Internally, the framework normalizes both shapes into a typed ToolResult at the boundary (agentfly.tools.BaseTool._format_result), exposing .observation: str, .image: Optional[str], .info: Dict[str, Any], plus .name and .arguments. You don't need to construct ToolResult yourself — the conversion is automatic. The chain code receives the typed form (or the legacy dict shape via ToolResult.to_dict() during the migration window).

Tool Calling Formats¶

In practice, the format used for tool calls can significantly affect the stability of agentic RL:

Many base models struggle to reliably emit deeply nested JSON when arguments contain code or long texts, which can break parsing mid-training.
XML-style wrappers (e.g. <search>...</search>) have shown more stable behavior for search-style tools in our experiments (similar to the Search-R1 setting).

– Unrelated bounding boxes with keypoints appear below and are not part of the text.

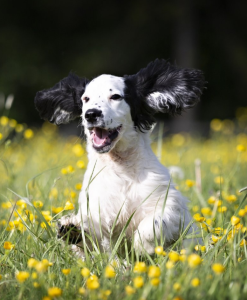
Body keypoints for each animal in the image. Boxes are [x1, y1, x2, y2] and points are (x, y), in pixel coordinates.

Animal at [34, 59, 205, 256]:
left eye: (116, 96)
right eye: (85, 99)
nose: (91, 114)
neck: (121, 168)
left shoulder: (170, 205)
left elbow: (154, 222)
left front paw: (144, 245)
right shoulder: (98, 209)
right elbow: (92, 235)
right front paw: (73, 230)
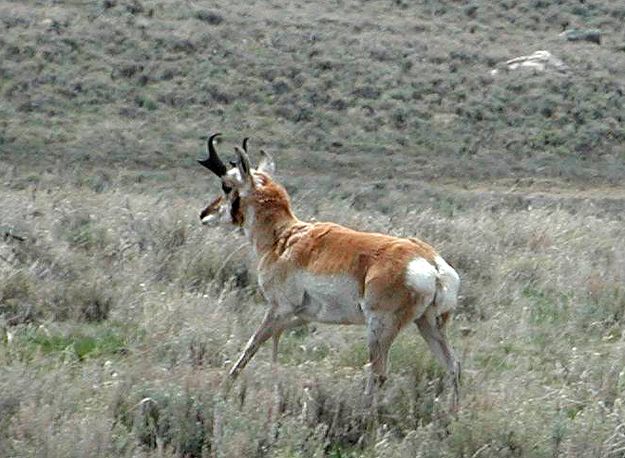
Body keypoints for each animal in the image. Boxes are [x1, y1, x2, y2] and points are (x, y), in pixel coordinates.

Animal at [197, 134, 460, 406]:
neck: (284, 237)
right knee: (452, 366)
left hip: (380, 328)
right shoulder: (301, 316)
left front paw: (226, 386)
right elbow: (275, 341)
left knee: (378, 373)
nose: (204, 214)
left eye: (226, 186)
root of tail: (433, 265)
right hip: (429, 325)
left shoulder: (279, 309)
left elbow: (252, 344)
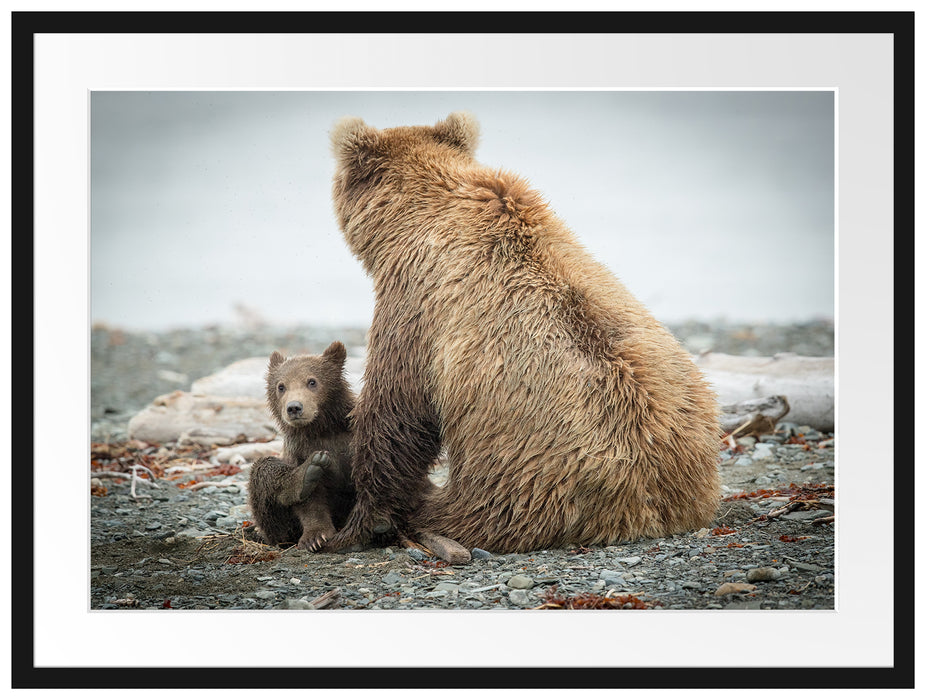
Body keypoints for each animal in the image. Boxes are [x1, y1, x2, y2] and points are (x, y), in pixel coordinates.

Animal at [326, 112, 724, 556]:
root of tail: (651, 509)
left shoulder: (416, 301)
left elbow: (396, 410)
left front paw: (359, 523)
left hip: (524, 478)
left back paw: (425, 515)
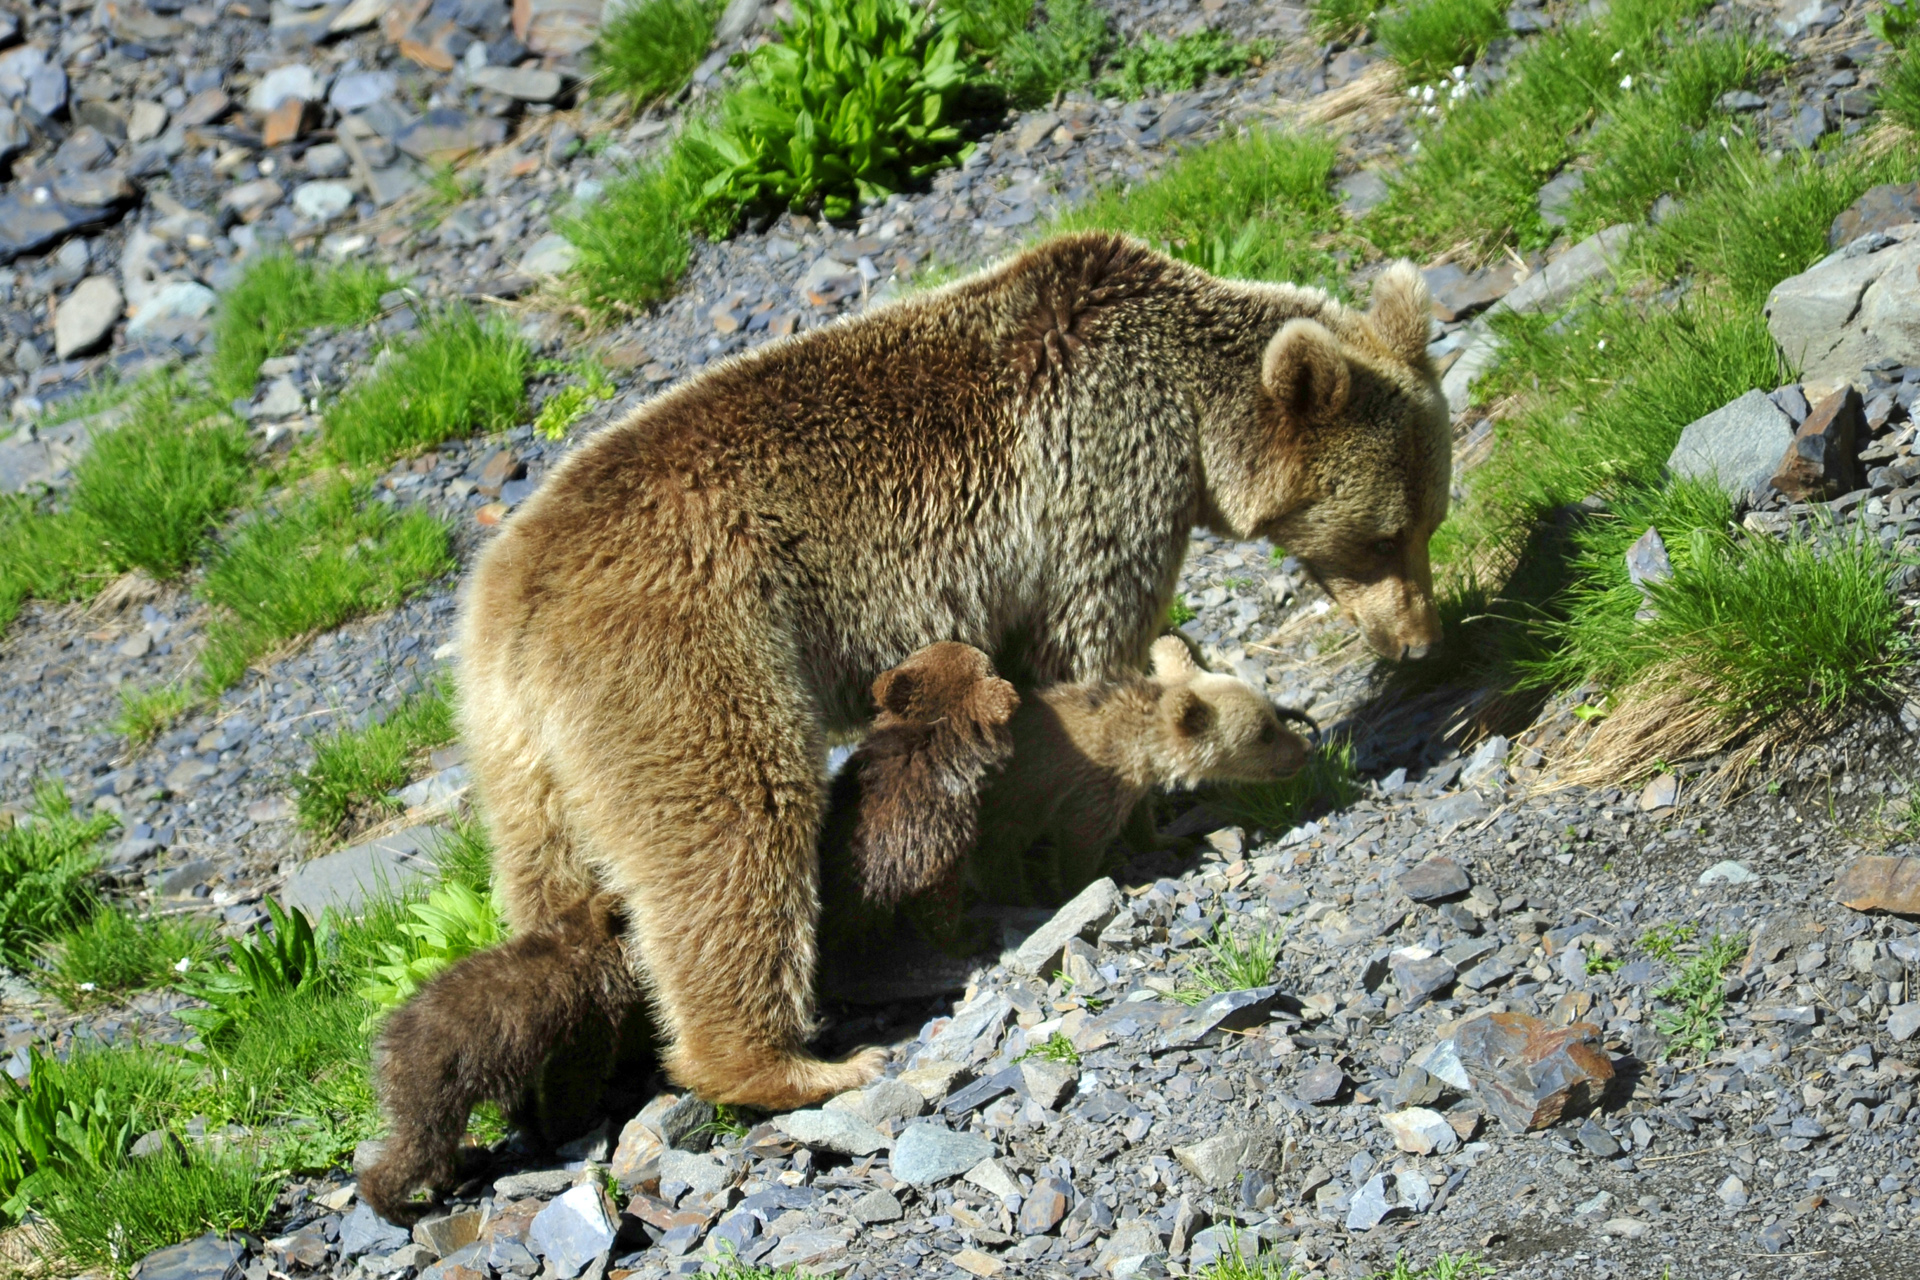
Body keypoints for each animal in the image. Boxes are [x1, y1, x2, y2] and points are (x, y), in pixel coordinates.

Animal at [456, 233, 1443, 1113]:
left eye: (1431, 517)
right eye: (1385, 533)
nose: (1420, 643)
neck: (1191, 416)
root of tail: (516, 597)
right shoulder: (1099, 483)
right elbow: (1086, 650)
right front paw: (1149, 821)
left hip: (522, 760)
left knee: (555, 880)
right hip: (691, 652)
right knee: (733, 830)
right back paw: (788, 1065)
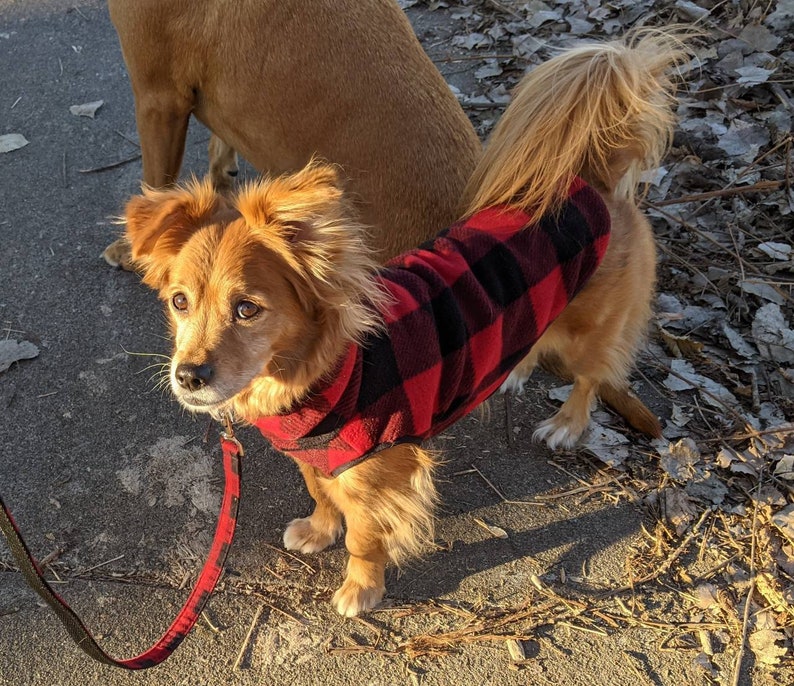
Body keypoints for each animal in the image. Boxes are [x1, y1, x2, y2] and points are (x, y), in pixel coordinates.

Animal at [122, 33, 680, 620]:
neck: (321, 374)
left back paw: (567, 424)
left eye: (247, 309)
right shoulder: (320, 459)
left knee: (592, 377)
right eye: (179, 302)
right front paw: (319, 529)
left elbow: (364, 537)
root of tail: (592, 183)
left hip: (589, 333)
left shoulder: (379, 476)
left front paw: (362, 587)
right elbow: (321, 493)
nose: (188, 376)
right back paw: (510, 371)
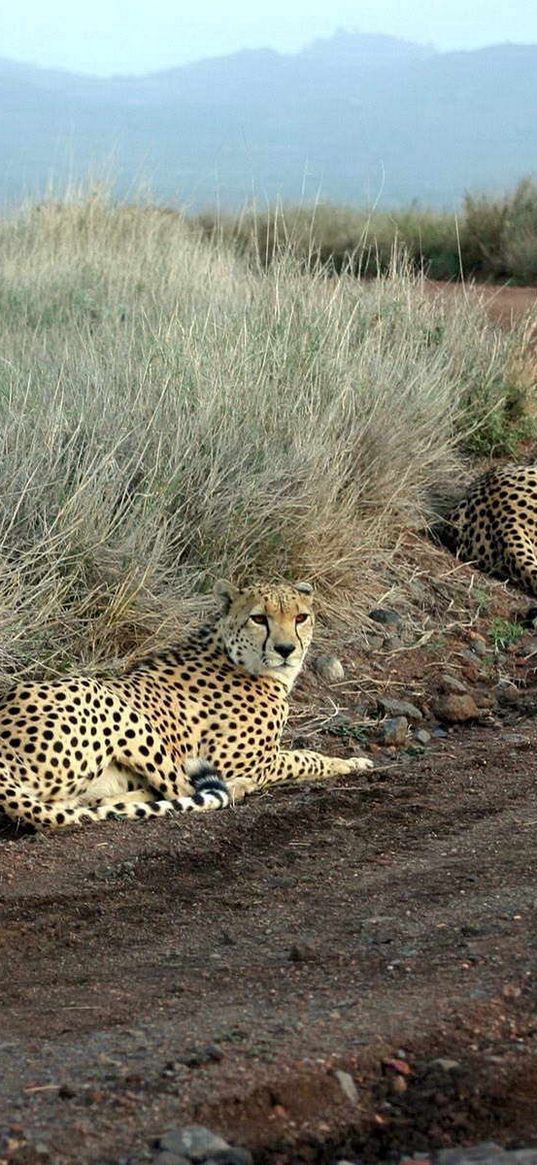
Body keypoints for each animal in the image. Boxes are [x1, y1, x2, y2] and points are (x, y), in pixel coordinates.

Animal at [0, 575, 370, 829]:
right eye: (259, 618)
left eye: (300, 618)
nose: (285, 649)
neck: (236, 656)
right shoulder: (237, 762)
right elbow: (304, 758)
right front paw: (350, 763)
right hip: (112, 703)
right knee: (181, 788)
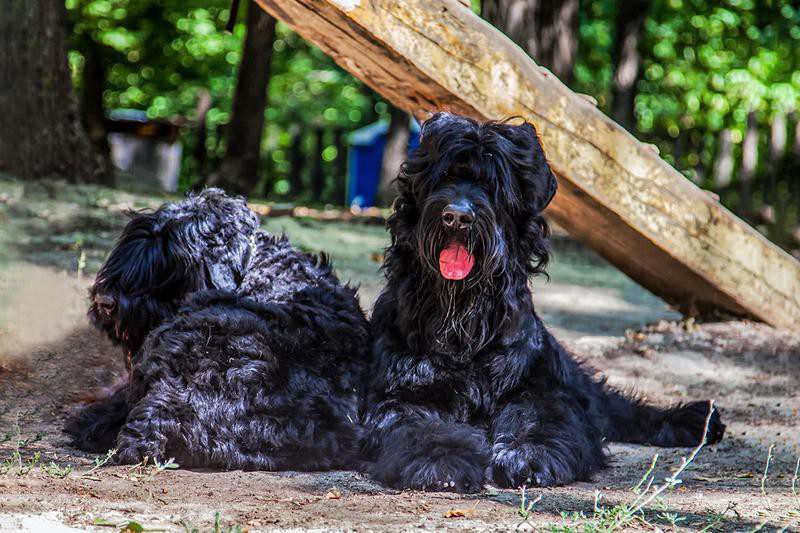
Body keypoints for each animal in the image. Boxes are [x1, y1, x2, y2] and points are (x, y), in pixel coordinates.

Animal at [362, 114, 724, 492]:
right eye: (445, 176)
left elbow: (537, 418)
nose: (457, 216)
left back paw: (694, 419)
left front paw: (529, 454)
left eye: (493, 185)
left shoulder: (539, 388)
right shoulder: (403, 393)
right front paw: (441, 458)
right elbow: (418, 425)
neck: (465, 324)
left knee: (617, 409)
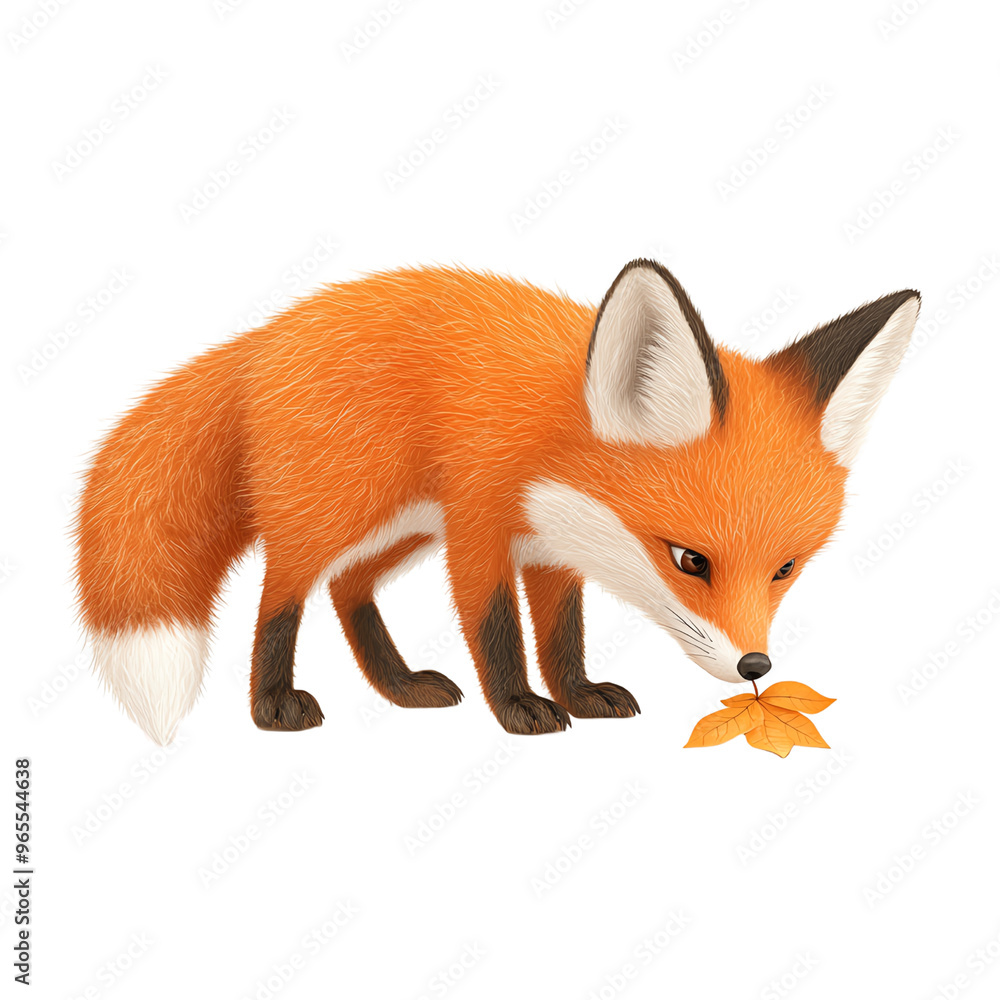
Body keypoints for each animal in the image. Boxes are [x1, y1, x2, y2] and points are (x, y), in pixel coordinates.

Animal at [74, 259, 921, 745]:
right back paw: (273, 702)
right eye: (690, 559)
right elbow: (497, 631)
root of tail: (266, 336)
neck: (546, 433)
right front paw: (520, 708)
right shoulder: (478, 528)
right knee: (280, 593)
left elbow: (562, 636)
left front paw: (580, 694)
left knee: (348, 588)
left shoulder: (553, 545)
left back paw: (401, 686)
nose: (754, 666)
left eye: (784, 569)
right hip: (340, 512)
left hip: (401, 527)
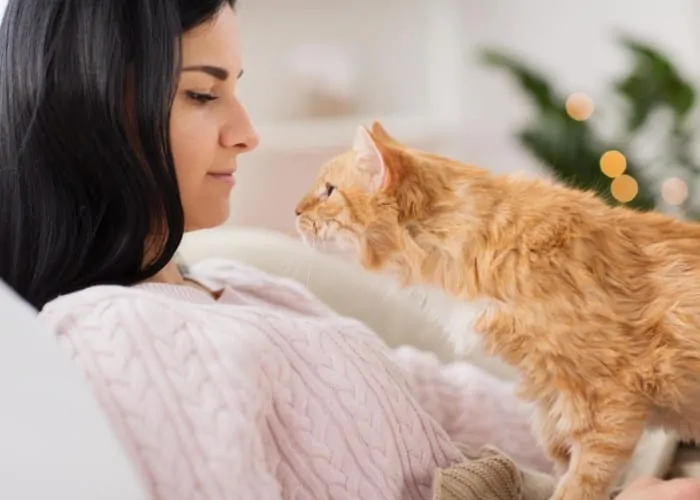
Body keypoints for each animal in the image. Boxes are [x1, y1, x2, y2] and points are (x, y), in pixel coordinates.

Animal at [296, 122, 700, 500]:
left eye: (328, 191)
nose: (296, 210)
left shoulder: (609, 393)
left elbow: (583, 477)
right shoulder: (552, 397)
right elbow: (559, 457)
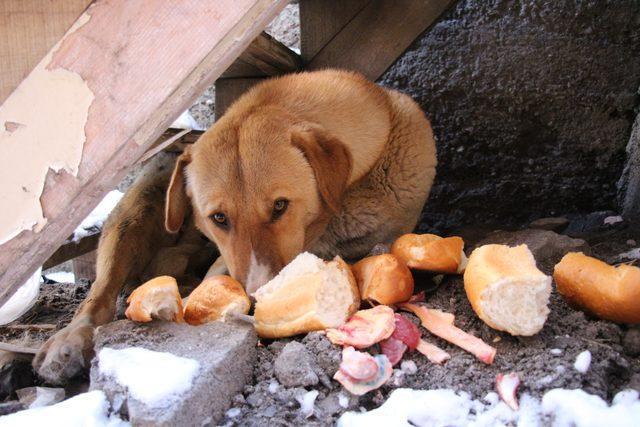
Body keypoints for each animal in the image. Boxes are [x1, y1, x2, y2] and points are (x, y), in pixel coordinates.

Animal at [32, 69, 438, 384]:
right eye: (219, 218)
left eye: (280, 206)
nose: (257, 299)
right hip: (133, 216)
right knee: (100, 292)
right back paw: (69, 341)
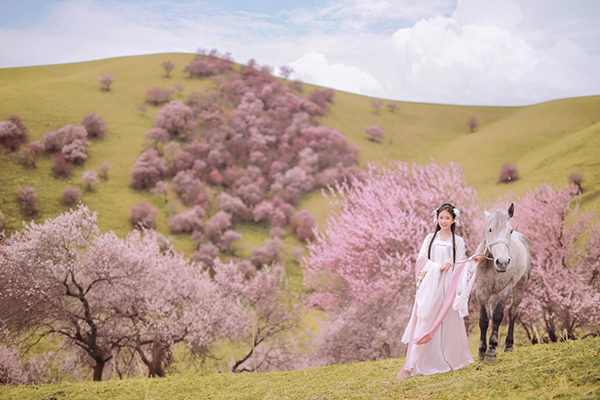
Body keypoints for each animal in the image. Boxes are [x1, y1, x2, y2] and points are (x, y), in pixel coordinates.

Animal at [476, 205, 532, 364]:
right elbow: (484, 320)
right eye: (489, 229)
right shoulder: (481, 291)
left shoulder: (505, 290)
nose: (502, 262)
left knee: (513, 312)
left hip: (519, 287)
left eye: (510, 231)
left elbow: (498, 316)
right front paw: (482, 350)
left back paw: (508, 345)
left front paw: (491, 350)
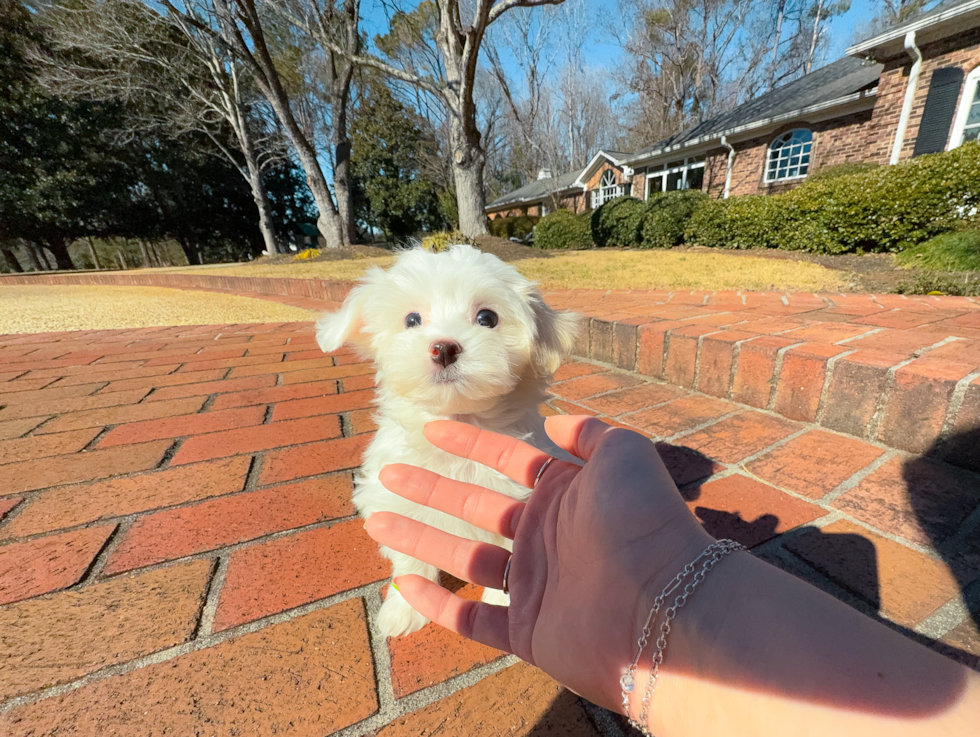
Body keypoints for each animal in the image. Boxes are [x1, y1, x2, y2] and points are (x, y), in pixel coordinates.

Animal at [314, 244, 580, 636]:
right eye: (411, 320)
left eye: (487, 317)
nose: (443, 348)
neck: (457, 423)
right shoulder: (395, 502)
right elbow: (409, 559)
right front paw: (405, 608)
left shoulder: (516, 502)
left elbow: (509, 553)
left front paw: (501, 602)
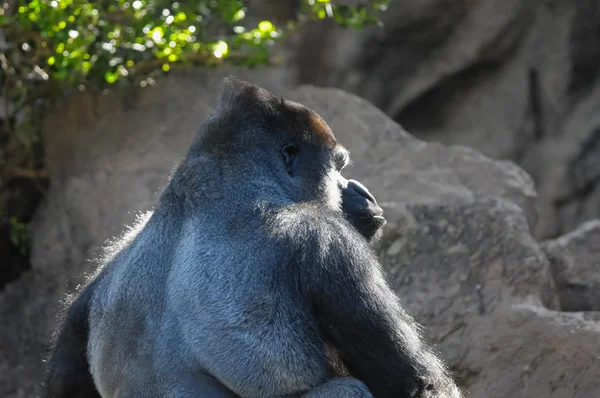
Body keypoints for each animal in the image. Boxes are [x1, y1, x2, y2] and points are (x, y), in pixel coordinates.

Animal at [43, 78, 464, 398]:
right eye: (338, 168)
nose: (363, 191)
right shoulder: (328, 242)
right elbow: (417, 384)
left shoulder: (114, 251)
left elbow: (65, 377)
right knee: (347, 390)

AgentFly’s tool system is format-agnostic at the framework level—the parsing is implemented in the agent / template layer (e.g. HFAgent, SearchR1Agent). When designing new agents and templates for RL:

Prefer simple, robust formats (XML-style tags or shallow JSON) for tool calls.
Make sure the parsing logic is tolerant to minor generation noise (truncation, extra text) so that rollouts remain usable throughout long training runs.